Le 23-août-06, à 13:32, 1Z (Peter D. Jones) wrote (in different posts) :

> There are many interpretations of the box and diamond.
> Incompleteness introduces ideas if necessity and possibility based
> on provability (or provability within a system). But there are,
> and always were, ideas of necessity  based on truth rather than
> provability.

I agree (so what?)

>> Since the failure of logicism, by Godel's theorem, we can argue that
>> numbers does not necessarily exist. Numbers does not come from logic
>> alone. If you want them,
> to exist
>> you have to do a ontological commitment.
> ..and if you want to play with them as a formal
> system, you don't.

I am not sure I follow you (terminological) nuance between "wanting 
something" and "wanting something to exist".
The move toward formalism does not work for any theory of formal 
system. This is a consequence of Godel's incompleteness.
I don't believe the formalistic philosophical position can even make 
sense of notion like "yes doctor". Still less about arithmetical truth, 
unless you formalize all this in second order arithmetic or in set 
theory, but then you need to rely on informal intuition at that level.

> Hence the need for a metaphysical account of
> matter-as-Bare-Substance to complement the
> physicst's account of matter-as-behaviour.

I have not the slightest idea of what could be 
Does "matter-as-bare-substance" possess a mass?
Does "matter-as-bare substance" violate Bell's inequality?
Does such questions make sense, when you add that such bare matter has 
no property of its own?
Especially when you put some consciousness in it. It seems to me that 
you are trying to use a "metaphysical notion" just to put in there all 
remaining unsolved fundamental questions.

> For a formalist, there is nothing to numbers except definitions (axoms,
> etc),. The numbers themselves do not have to exist. So there is
> still no necessary ontological commitment in CT.

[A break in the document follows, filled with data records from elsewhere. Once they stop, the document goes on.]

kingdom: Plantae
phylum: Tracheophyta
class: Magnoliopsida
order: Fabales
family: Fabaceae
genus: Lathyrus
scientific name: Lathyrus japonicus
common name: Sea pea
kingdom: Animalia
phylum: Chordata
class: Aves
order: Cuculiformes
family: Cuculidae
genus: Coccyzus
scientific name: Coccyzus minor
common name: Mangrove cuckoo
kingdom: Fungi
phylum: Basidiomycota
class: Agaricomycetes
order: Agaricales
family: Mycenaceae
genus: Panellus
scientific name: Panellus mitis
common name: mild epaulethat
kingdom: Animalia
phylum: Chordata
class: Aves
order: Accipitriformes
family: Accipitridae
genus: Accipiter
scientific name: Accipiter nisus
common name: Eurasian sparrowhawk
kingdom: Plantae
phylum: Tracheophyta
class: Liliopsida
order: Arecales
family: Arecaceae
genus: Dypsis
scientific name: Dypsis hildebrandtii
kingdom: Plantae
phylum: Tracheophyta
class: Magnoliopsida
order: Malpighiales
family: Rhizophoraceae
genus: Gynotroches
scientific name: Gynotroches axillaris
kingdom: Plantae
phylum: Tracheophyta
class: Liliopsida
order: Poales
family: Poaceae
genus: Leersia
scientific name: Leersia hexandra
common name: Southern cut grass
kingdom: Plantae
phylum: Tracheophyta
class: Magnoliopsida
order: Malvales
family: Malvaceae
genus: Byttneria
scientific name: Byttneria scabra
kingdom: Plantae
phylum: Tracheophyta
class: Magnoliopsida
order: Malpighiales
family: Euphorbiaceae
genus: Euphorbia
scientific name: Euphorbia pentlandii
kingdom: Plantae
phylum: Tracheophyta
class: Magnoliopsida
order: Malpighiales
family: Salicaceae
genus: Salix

OK. In that sense comp does not make any ontological commitment at all. 
"as if" will always be enough, even for the comp-electrons and protons.
Are you formalist? Could you develop your notion of bare matter in a 
formalistic theory of physics?
What about the "interpretation" of such a theory.
Note that formalist have no problem with the lobian interview, which 
can indeed be seen as the formal counterpart of the UDA reasoning, but 
I am not sure any mind/body questions addressed in that enterprise 
could make sense to a formalist philosopher.
I agree with Girard (french logician, discoverer of linear logic) that 
"formalism" in logic is just bureaucracy: it is more harmful than 
useless, imo.

>> I said something along such line some times ago. I can provide a
>> (short)  explanation. The reason is the Hilbert-Polya conjecture
>> according to which the non trivial zero of the complex Riemann Zeta
>> function could perhaps be shown to stay on the complex line 1/2 + gt,
>> if it was the case that those zero describe the spectrum of some
>> quantum operator.
> The *spectrum* of a quantum operator is not observer-dependent.
> What is observer-dependent, according to some, is the particular
> value on the spectrum that is actually observed.

Sorry I was (much too much short). We can come back latter on this 
difficult subject. It is a bit out of topics for now.